The advanced version of this database, SATMD, is designed to include transcriptome data generated through other technologies in the future, and it contains all published data sets in S. aureus. It is expected to be a powerful resource for researchers in S. aureus and bioinformatics. Because SATMD is open sourced under a GNU-general public license (GPL), similar resources could be built for other organisms. The novel S. aureus regulatory network analysis tool (SATRAT), which is based on SATMD, would allow researchers to analyze, understand, and discover hidden regulatory mechanisms and complex interplay between different regulatory elements (Delgado et al., 2008; Cuaron et al., 2013).
Functional use case of SATRAT
To illustrate the potential use of SATRAT, we used SATMD to examine the expression status of SA1030, a hypothetical protein. This query showed that, apart from other gene regulators, SA1030 is upregulated in “Mupirocin Treatment” and “chlorination” conditions (Fig. 2). It also showed that SA1030 is downregulated by mvaS either directly or indirectly. Further analysis of the results shows the associations between the regulators of SA1030, where mvaS was downregulated in both the “Mupirocin Treatment” and “chlorination” conditions (Fig. 3).
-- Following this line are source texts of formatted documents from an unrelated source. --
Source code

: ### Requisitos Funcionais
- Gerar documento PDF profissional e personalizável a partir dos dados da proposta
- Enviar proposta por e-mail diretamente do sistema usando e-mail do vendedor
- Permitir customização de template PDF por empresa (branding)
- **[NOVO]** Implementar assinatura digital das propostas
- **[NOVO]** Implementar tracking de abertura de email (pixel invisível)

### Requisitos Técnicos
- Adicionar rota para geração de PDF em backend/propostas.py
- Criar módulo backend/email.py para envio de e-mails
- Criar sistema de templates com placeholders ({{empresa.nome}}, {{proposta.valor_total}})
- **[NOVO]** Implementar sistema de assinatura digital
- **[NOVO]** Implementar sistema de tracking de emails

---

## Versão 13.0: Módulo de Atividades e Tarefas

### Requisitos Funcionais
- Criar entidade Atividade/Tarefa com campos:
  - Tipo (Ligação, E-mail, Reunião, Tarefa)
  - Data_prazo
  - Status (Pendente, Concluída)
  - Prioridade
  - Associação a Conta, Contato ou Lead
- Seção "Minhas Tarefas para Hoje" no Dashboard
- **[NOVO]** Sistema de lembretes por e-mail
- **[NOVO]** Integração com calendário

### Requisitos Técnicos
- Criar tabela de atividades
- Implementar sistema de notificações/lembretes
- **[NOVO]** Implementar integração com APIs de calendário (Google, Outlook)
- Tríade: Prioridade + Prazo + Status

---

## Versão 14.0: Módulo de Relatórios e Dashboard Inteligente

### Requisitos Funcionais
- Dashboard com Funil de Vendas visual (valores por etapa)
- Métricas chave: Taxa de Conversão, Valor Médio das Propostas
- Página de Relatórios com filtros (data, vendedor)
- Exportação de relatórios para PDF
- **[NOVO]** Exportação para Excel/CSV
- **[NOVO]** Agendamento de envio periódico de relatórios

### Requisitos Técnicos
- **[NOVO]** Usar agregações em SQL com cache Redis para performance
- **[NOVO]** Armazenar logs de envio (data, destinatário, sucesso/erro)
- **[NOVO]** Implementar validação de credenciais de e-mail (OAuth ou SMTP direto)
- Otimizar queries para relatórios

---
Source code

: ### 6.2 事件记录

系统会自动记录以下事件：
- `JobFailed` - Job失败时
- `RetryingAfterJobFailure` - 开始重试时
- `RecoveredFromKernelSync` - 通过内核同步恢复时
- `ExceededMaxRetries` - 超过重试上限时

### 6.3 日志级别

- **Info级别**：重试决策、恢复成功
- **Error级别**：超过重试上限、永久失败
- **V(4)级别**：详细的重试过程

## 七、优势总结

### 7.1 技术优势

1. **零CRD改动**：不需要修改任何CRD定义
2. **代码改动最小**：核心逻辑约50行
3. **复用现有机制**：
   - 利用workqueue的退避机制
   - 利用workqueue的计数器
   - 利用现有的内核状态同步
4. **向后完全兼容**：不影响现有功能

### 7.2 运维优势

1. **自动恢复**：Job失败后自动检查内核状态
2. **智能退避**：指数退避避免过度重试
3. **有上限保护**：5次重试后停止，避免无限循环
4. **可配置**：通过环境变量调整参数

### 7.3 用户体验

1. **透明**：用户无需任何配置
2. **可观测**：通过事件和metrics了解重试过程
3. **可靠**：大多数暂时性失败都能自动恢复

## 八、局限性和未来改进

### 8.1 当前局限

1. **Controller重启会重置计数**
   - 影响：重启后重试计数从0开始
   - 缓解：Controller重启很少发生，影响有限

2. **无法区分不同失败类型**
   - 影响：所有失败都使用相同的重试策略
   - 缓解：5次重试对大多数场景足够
Based on the transcript regulatory network generated (Fig. 5), we hypothesized that SA1030 was potentially regulated under the “Mupirocin Treatment” and “chlorination” conditions through mvaS. The same mvaS-mediated regulation of SA1030 is also strongly suggested in the “lung adaptation” condition (negative regulatory effect).
Exploring, understanding and discovering relationships (like the one described here between SA1030 and mvaS) is now possible using SATRAT. While SATRAT could be an excellent tool to understand S. aureus biology, we urge researchers to exercise caution while interpreting results from it, as the data in SATMD comes from a wide variety of experimental conditions, strains and laboratory procedures.